The announcement came even while Venezuela's tax agency, Seniat, investigated private oil companies that have declared losses and have not paid income to the government in years.
Seniat officials said only 10% of the 33 high-cost operating contracts had paid taxes this year. Seniat suspects that declaring losses might be a way for the companies to skip taxes and is making a thorough investigation of the companies' records.
Chavez said the government would be strict in its investigation and even harsher if it discovered that companies had not paid.
"There are operating contracts that do not pay income tax," Chavez said. "We could even charge retroactively."
Venezuela signed 33 operating service agreements in the 1990s with companies such as ChevronTexaco, British Petroleum, Total, Petrobras, Repsol YPF and Royal Dutch Shell.

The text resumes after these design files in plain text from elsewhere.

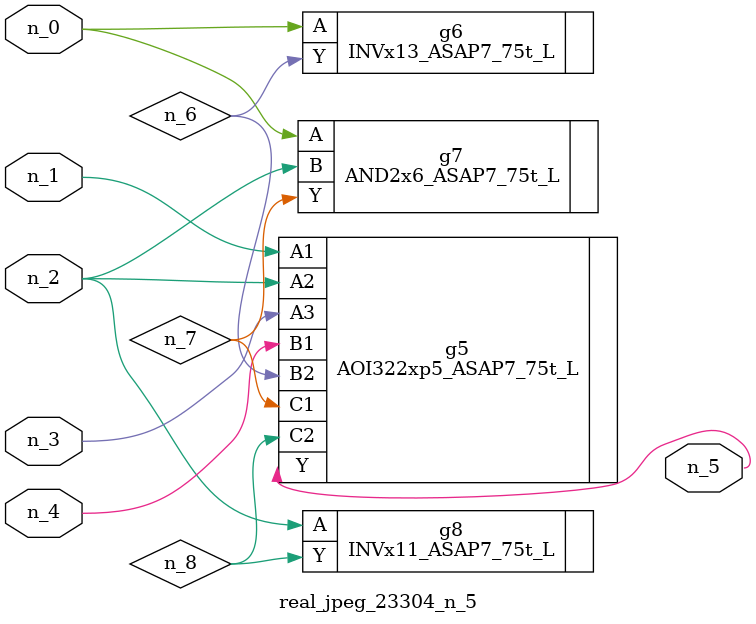
<source format=v>
module real_jpeg_23304_n_5 (n_4, n_0, n_1, n_2, n_3, n_5);

input n_4;
input n_0;
input n_1;
input n_2;
input n_3;

output n_5;

wire n_8;
wire n_6;
wire n_7;

INVx13_ASAP7_75t_L g6 ( 
.A(n_0),
.Y(n_6)
);

AND2x6_ASAP7_75t_L g7 ( 
.A(n_0),
.B(n_2),
.Y(n_7)
);

AOI322xp5_ASAP7_75t_L g5 ( 
.A1(n_1),
.A2(n_2),
.A3(n_3),
.B1(n_4),
.B2(n_6),
.C1(n_7),
.C2(n_8),
.Y(n_5)
);

INVx11_ASAP7_75t_L g8 ( 
.A(n_2),
.Y(n_8)
);


endmodule
</source>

Under the contracts – which have a combined output of 500,000 barrels per day (bpd) – companies operate marginal fields for a fee.
Private companies produce about 40% of Venezuela's oil output, or 1.1 million bpd.
State-run Petroleos de Venezuela is considering rejecting the budget for operating agreements because it pays a higher price for them - $18 a barrel - than in the company's low-cost fields, which cost $4 a barrel. Its review of the contracts should be finished in six months.
But analysts warn that if the projects are constrained, Venezuela will have difficulties in meeting its target of pushing its current output to 5 million bpd by 2009.
Venezuela is the world's fifth largest oil exporter and officials say it produces 3 million barrels of crude a day. But analysts say that production is closer to 2.6 million.